> **Problem**
Look below for the line that contains "怀的相关生动细节，以及该事件在当时呈现出的重要程度等等，都影响", then copy it and each following line exactly, through and including the line that contains "位中情局官员，一位恰好认识奥德里奇·埃姆斯，而另外一位不认识任何".

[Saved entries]
----
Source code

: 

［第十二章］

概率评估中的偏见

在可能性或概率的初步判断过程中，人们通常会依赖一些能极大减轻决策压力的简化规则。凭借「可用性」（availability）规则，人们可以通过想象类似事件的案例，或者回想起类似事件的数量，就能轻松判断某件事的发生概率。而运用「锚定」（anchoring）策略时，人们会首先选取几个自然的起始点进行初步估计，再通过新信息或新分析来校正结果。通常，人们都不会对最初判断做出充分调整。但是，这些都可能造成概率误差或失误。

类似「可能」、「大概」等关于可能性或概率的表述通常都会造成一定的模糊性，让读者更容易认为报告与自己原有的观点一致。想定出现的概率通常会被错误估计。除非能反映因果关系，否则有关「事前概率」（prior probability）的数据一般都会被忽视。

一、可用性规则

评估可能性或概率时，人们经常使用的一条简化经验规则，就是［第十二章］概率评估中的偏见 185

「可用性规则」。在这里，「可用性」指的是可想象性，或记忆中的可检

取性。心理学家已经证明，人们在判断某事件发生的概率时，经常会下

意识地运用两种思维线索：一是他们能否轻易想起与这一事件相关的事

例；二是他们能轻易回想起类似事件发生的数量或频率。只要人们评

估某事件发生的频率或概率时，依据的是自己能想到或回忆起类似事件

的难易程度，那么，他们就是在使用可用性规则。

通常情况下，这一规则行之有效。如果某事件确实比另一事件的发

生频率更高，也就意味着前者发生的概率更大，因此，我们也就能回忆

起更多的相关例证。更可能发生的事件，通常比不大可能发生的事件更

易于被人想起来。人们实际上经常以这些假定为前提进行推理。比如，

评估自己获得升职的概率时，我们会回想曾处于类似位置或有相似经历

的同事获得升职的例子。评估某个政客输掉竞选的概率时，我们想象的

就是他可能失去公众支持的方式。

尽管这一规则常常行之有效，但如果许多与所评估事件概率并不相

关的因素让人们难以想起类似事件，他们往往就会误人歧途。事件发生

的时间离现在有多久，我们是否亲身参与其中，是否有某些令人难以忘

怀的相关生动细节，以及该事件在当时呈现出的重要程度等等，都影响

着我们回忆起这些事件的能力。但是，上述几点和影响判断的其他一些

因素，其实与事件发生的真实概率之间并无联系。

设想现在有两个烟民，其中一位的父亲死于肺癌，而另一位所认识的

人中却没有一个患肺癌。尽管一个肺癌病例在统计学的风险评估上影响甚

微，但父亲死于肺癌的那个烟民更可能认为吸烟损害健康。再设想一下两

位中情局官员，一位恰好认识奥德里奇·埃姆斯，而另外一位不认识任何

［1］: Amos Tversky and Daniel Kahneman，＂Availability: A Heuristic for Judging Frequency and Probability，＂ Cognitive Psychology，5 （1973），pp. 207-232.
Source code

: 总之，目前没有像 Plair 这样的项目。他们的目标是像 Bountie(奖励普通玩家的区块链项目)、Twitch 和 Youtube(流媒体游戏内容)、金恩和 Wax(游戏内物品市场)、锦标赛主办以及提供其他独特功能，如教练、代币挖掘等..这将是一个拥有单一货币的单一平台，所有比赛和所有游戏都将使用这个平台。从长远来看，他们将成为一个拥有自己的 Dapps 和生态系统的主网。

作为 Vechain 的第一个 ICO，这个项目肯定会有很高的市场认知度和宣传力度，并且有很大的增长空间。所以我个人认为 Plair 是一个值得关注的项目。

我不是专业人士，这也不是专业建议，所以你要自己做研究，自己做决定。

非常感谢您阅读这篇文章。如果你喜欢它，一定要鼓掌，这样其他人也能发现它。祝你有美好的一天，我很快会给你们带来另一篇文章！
----
> **Solution to this task**
怀的相关生动细节，以及该事件在当时呈现出的重要程度等等，都影响

着我们回忆起这些事件的能力。但是，上述几点和影响判断的其他一些

因素，其实与事件发生的真实概率之间并无联系。

设想现在有两个烟民，其中一位的父亲死于肺癌，而另一位所认识的

人中却没有一个患肺癌。尽管一个肺癌病例在统计学的风险评估上影响甚

微，但父亲死于肺癌的那个烟民更可能认为吸烟损害健康。再设想一下两

位中情局官员，一位恰好认识奥德里奇·埃姆斯，而另外一位不认识任何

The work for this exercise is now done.